Opinion: Colorado River Cooperative Agreement – is it working?
June 4, 2013
When the Grand County Board of County Commissioners entered into the Colorado River Cooperative Agreement between Denver Water and 17 West Slope parties, there was praise as well as criticism and even some distrust from citizens who believed that Denver Water had no intention of adhering to the agreement.
As your Commissioners, we believe it is important to let you know the status of the agreement and how the agreement is already benefitting the county.
In the Colorado River Cooperative Agreement, Denver Water commits to providing environmental enhancements to address existing flow and temperature concerns throughout Grand County. It is important to note that the enhancements contained in the Cooperative Agreement are not a substitute for mitigation for the Gross Reservoir Enlargement Project (Moffat Project), as the agreement clearly states. Grand County continues to advocate in the federal permitting process for complete mitigation for all impacts caused by the Moffat Project.
The Colorado River Cooperative Agreement has not yet been signed by all parties, awaiting federal agency sign-off on allied agreements. Final signatures and full execution is expected this summer. However, even though the Cooperative Agreement has not been fully executed and the Moffat Project is not yet permitted, let alone built, Denver Water voluntarily implemented fundamental and critical components of the agreement last year and again this spring providing more water for county streams than would have been present without the agreement.
Denver Water contacted Grand County officials to determine how to maximize benefit to Grand County of bypassed water.
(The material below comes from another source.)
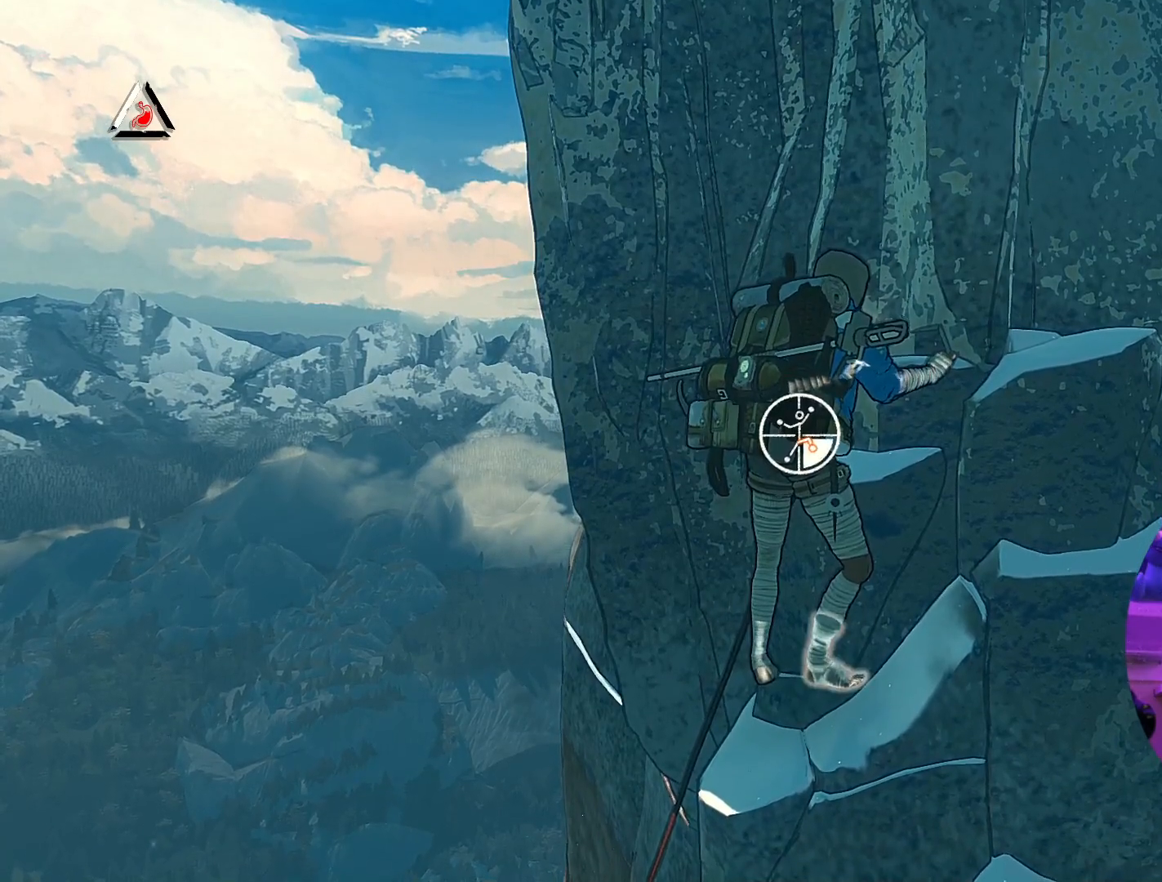
{"buttons": [], "left_stick": "up-right", "right_stick": "center", "events": [[150, "left_stick", "right"], [183, "R1", "up"], [267, "left_stick", "up-right"]]}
In short, instead of the historical practice of significantly reducing the bypass flows at its diversion points during droughts, Denver Water is bypassing water for the benefit of the environment and Grand County water users. This benefit amounted to about 1,500 acre-feet of water that Denver Water gave back to the Fraser River when they legally could have diverted it to Denver in 2012. According to the municipal water and wastewater providers in the Fraser Valley, this additional water made a huge benefit last year to stream flow and stream temperatures, as well as operations of water and wastewater facilities.
Again this year, Denver Water instituted drought restrictions in April, which meant they had the right to reduce the flows in the Fraser River. Despite grave concerns about their water supply — overall reservoir storage was below 2002 levels and early projections showed reservoirs may not fill this season — Denver Water contacted us to discuss the bypass flows and the best way to work with Grand County to maximize water available for the county in 2013.
This example of cooperation and communication is what was envisioned when Grand County entered into the Colorado River Cooperative Agreement with Denver Water. The relationship forged through this agreement is bearing fruit for Grand County even though the agreement is not officially in place.
As your Commissioners, we remain committed to making sure the best interests of the county, the river and our environment are served.